§ WORK TO COMPLETE: Would you please copy each line of the listing that mentions "QSGGeometryNode"?

§ RECORDS SUPPLIED:
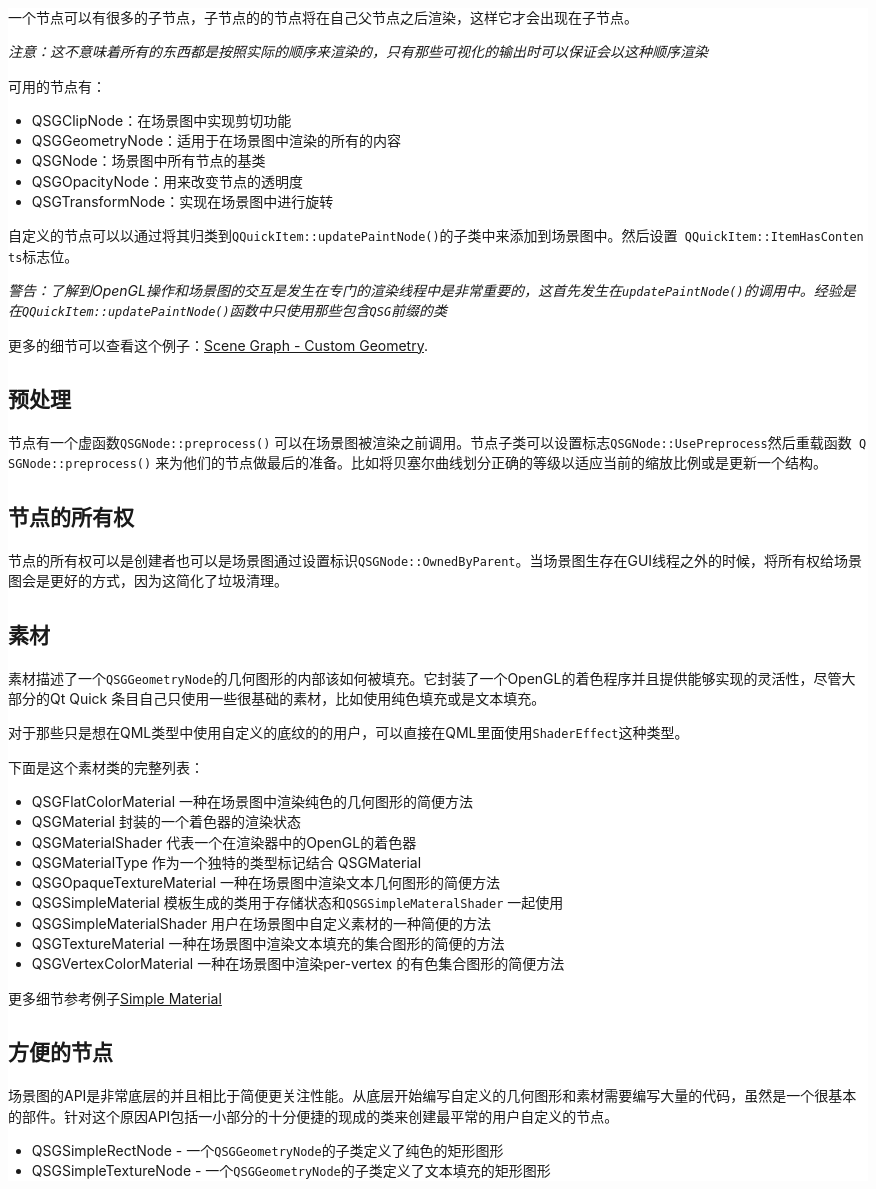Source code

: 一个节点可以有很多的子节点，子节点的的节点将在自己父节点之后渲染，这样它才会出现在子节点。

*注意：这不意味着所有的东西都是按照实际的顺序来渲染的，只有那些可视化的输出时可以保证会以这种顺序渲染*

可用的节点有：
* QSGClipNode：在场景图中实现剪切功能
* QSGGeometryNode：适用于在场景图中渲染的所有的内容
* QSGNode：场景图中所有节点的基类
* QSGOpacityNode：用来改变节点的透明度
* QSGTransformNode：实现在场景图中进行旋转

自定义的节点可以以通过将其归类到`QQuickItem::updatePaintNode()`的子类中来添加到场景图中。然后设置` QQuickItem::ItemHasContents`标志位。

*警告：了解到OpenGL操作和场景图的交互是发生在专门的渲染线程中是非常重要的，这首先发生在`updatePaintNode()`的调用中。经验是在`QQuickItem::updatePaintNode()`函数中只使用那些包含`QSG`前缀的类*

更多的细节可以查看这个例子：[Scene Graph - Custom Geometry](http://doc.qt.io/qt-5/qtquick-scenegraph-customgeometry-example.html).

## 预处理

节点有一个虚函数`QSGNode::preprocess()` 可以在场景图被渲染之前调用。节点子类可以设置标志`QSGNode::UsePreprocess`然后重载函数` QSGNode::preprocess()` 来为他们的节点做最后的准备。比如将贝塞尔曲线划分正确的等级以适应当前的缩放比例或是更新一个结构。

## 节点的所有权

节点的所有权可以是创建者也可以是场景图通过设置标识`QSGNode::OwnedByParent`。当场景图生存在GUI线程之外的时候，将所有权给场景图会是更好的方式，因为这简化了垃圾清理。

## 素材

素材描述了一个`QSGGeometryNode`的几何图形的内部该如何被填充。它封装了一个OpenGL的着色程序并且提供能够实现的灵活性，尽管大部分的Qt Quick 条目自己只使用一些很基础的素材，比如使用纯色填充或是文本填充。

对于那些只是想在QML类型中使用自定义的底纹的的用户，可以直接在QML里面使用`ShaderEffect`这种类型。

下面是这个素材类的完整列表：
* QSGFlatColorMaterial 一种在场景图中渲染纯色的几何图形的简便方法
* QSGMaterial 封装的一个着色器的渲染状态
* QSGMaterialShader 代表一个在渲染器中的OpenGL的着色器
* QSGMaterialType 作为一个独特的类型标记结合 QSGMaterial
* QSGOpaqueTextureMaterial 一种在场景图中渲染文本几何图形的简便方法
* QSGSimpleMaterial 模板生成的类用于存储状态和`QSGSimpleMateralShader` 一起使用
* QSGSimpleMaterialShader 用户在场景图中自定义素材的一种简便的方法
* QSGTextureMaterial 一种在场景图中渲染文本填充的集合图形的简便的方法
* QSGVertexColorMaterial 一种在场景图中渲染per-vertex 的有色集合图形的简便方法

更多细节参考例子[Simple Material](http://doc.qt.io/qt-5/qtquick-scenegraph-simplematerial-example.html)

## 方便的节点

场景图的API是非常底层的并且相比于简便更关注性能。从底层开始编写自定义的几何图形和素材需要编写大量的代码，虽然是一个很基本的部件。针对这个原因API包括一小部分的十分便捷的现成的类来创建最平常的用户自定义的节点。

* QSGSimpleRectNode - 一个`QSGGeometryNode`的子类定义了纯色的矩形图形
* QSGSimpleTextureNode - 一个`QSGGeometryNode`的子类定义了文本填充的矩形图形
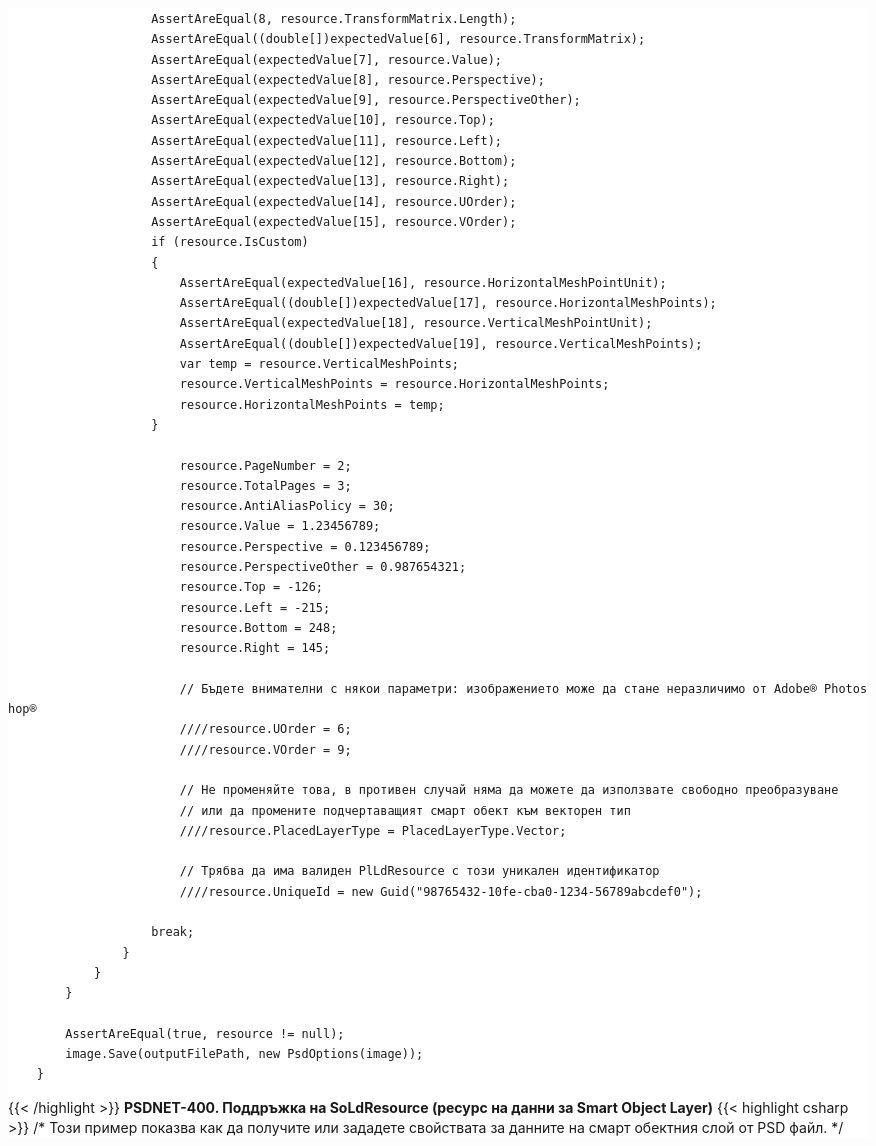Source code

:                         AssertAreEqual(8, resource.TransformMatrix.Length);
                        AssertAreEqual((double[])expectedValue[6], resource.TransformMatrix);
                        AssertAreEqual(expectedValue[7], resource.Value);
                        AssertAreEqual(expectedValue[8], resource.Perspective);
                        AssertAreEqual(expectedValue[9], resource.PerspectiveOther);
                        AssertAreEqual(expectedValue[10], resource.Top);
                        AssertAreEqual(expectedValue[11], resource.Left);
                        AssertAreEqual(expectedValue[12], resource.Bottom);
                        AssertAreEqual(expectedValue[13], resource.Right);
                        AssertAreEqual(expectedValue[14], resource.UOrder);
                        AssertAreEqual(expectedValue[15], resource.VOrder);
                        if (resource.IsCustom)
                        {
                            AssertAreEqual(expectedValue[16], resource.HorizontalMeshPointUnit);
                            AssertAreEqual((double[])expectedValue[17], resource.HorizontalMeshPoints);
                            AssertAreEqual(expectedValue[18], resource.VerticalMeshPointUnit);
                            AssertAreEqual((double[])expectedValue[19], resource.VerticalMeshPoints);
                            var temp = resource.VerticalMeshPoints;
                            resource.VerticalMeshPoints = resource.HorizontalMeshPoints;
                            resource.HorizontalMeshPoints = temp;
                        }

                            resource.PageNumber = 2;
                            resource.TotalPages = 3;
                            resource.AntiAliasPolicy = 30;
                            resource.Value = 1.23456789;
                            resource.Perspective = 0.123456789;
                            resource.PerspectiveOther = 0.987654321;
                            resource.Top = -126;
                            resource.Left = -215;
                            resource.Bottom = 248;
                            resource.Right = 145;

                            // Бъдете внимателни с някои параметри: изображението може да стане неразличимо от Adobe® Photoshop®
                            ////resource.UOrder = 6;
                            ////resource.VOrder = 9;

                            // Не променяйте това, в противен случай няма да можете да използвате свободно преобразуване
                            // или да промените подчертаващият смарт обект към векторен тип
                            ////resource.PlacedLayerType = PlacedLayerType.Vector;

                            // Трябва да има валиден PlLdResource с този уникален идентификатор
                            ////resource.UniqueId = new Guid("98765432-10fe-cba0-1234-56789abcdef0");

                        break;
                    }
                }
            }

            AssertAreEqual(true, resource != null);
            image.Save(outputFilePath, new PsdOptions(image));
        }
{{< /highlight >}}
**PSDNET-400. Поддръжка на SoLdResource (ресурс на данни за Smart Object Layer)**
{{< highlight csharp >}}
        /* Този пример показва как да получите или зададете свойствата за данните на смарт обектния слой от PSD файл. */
--
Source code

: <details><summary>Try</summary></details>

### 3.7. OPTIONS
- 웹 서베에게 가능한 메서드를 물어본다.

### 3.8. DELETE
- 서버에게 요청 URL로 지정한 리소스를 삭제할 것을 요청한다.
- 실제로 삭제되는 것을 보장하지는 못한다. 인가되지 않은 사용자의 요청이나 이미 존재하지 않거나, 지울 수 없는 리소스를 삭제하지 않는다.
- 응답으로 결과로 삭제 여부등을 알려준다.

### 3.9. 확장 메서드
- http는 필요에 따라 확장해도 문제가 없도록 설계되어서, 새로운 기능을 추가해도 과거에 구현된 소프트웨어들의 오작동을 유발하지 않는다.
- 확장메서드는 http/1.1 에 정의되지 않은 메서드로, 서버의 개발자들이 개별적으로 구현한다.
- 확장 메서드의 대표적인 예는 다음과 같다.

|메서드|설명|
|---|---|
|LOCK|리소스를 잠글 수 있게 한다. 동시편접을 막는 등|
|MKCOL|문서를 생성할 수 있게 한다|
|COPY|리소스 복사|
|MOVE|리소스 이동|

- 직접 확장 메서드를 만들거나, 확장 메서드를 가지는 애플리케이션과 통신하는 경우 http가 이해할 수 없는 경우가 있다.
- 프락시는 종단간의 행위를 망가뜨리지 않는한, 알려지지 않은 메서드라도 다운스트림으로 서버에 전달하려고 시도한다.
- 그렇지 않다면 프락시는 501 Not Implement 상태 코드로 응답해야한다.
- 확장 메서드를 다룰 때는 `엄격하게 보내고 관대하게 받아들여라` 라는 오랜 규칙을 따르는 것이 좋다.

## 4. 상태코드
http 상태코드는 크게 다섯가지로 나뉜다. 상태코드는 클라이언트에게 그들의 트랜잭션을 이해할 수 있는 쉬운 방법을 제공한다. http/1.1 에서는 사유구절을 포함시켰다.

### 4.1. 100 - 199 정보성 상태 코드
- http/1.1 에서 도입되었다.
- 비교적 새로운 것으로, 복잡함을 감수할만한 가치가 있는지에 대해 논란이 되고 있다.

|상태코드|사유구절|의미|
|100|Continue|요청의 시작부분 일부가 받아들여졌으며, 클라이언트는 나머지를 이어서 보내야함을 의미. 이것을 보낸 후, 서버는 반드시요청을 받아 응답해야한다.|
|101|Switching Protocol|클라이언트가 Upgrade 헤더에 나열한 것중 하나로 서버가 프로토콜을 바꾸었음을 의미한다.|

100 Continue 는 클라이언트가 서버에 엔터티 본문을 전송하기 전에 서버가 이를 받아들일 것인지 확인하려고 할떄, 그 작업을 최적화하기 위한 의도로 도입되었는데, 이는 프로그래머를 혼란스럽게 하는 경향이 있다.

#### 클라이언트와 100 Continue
---
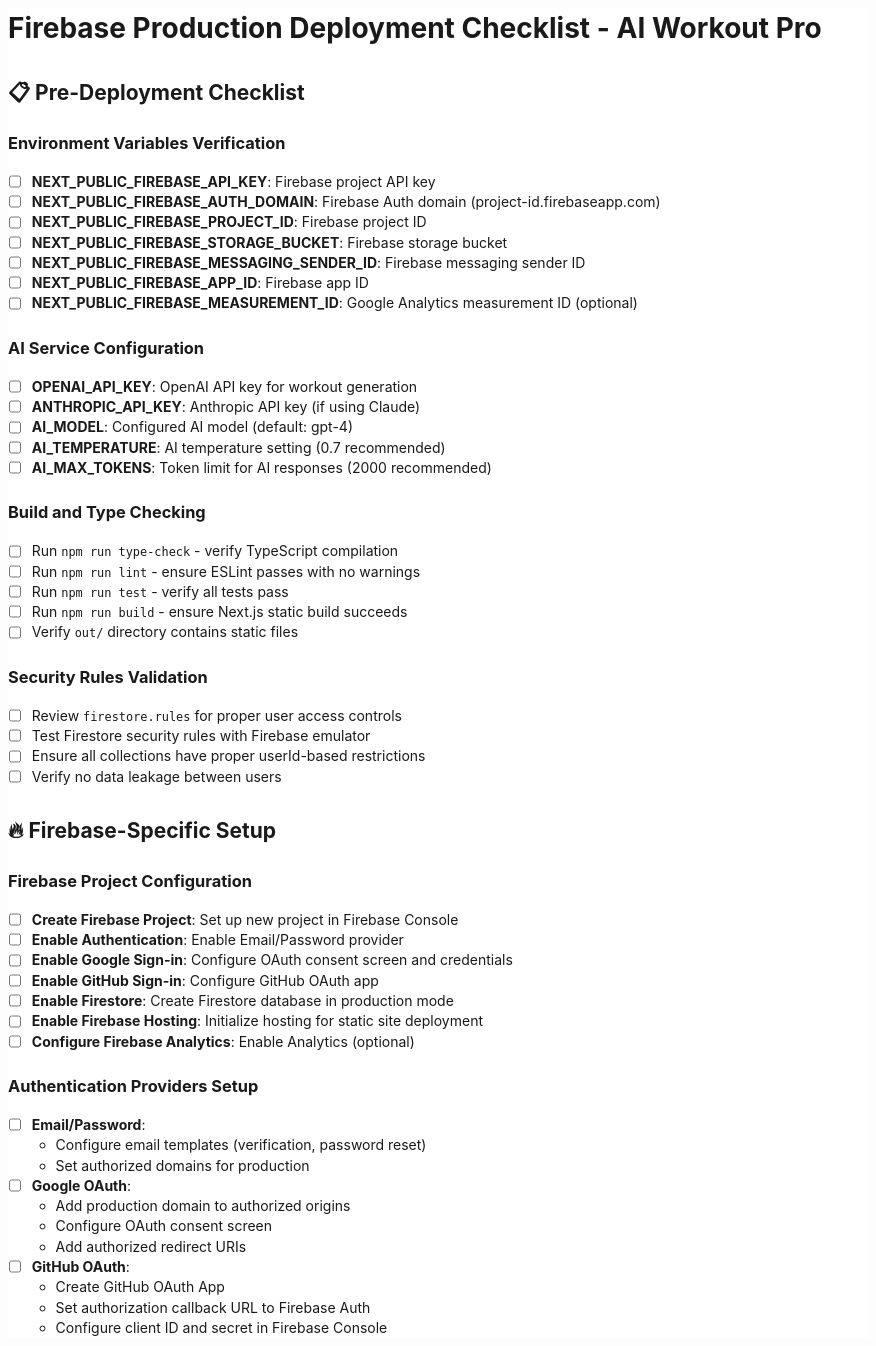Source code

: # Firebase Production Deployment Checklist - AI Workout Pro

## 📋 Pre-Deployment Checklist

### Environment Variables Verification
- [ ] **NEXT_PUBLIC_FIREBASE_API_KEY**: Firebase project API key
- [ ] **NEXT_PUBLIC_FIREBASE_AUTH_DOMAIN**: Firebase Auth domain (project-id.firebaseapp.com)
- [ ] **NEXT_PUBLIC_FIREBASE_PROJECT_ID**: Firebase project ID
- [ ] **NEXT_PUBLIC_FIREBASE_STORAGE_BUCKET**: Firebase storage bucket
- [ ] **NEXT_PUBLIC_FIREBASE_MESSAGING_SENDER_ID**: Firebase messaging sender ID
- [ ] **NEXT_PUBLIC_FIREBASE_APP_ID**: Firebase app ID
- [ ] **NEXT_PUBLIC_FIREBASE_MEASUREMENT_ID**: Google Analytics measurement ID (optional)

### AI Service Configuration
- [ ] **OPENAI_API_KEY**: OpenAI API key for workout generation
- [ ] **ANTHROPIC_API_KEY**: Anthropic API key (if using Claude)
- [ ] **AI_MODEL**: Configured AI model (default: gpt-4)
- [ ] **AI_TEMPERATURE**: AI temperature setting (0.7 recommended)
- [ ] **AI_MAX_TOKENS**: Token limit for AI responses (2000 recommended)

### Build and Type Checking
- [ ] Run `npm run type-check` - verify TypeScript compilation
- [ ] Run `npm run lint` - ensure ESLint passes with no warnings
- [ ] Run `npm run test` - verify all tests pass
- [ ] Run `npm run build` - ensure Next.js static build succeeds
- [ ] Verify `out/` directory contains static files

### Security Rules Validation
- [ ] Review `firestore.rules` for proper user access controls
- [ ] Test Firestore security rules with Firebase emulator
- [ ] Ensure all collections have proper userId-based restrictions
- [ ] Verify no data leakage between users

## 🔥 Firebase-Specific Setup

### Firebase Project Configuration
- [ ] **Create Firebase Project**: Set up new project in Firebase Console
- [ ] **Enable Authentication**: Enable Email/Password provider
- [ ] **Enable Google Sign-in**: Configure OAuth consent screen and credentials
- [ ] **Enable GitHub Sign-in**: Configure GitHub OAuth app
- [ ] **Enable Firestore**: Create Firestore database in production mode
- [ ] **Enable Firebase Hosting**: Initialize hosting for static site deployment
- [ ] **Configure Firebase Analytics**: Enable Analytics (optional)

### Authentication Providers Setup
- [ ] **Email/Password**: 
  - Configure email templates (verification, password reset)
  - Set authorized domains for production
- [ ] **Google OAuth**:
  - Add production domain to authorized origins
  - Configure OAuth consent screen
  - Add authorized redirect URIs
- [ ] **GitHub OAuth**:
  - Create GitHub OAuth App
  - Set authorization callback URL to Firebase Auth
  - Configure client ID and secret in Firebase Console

§ ANSWER AREA:
* QSGGeometryNode：适用于在场景图中渲染的所有的内容
素材描述了一个`QSGGeometryNode`的几何图形的内部该如何被填充。它封装了一个OpenGL的着色程序并且提供能够实现的灵活性，尽管大部分的Qt Quick 条目自己只使用一些很基础的素材，比如使用纯色填充或是文本填充。
* QSGSimpleRectNode - 一个`QSGGeometryNode`的子类定义了纯色的矩形图形
* QSGSimpleTextureNode - 一个`QSGGeometryNode`的子类定义了文本填充的矩形图形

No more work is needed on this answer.